Simon Winchester (BSS #87)

Simon Winchester is most recently the author of A Crack in the Edge of the World.

Condition of Mr. Segundo: Ready to drink geologists under the table.

Author: Simon Winchester

Subjects Discussed: San Francisco’s edgy impermanence, San Francisco vs. Venice and the North Sea cities, humankind’s geological privilege, New Orleans & Katrina, the hubris of California residents, anonymous threatening letters, denial vs. geology, Japan and disaster preparation, West Coast subliminal fear, editorial input into Winchester’s work, San Francisco vs. Daly City reactions to the earthquake centenary, Bruce Bolt, the true epicenter of the 1906 earthquake, Jim Tanner, Loma Prieta, subparallel faults, the Parkfield drilling, operating in the geological dark, responding to Bryan Burrough’s NYTBR review and Sam Tanenhaus, the importance of geology, Kevin Starr as an influence, Katrina federal aid vs. 1906 federal aid, looting after the 1906 earthquake, Winchester’s stance on tracking casualties, and defining historical context.

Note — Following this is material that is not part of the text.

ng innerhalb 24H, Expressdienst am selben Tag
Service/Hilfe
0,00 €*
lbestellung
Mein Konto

Winchester: The San Francisco event was a minor seismic event, but a major social event and a major scientific event that had huge importance on American history. Because it was the first time in world history that we stopped looking at these catastrophes as the work of a malevolent god and started to look at them as a natural event which should be explained. And so instead of unleashing priests on the problem, which we did in Lisbon in 1755 and after Krakatoa — mullahs there, because it was Islamic — in 1883, we unleashed on the orders of the then Republican Governor of California — Mr. Pardee, a rather dull dentist — we unleashed scientists. And scientists gave us answers. And those answers are of such profound importance that niggling around with whether there were 500 or 50 or 300, whether they were shot, whether they died under falling buildings, whether there was a deaf fireman, are so unimportant. They’re the stuff of tabloid journalism. They’re not the stuff of history.

What I was attempting to grapple with in this book was a historical series of realities, why this was an important earthquake. And whether or not the casualty figures were 1,000 or 5,000 is more or less irrelevant. It was the aftermath, the impact on human society, generally that is important.

Correspondent: So in covering any sort of moment in history, it’s not necessarily the fatality —

Winchester: You don’t cover the moments in history. Journalists cover moments. Historians look back on them with perspective and have, I think, a wider view which does not encompass the tiny details of whether there was a deaf fireman shot. It’s of no consequence whatsoever.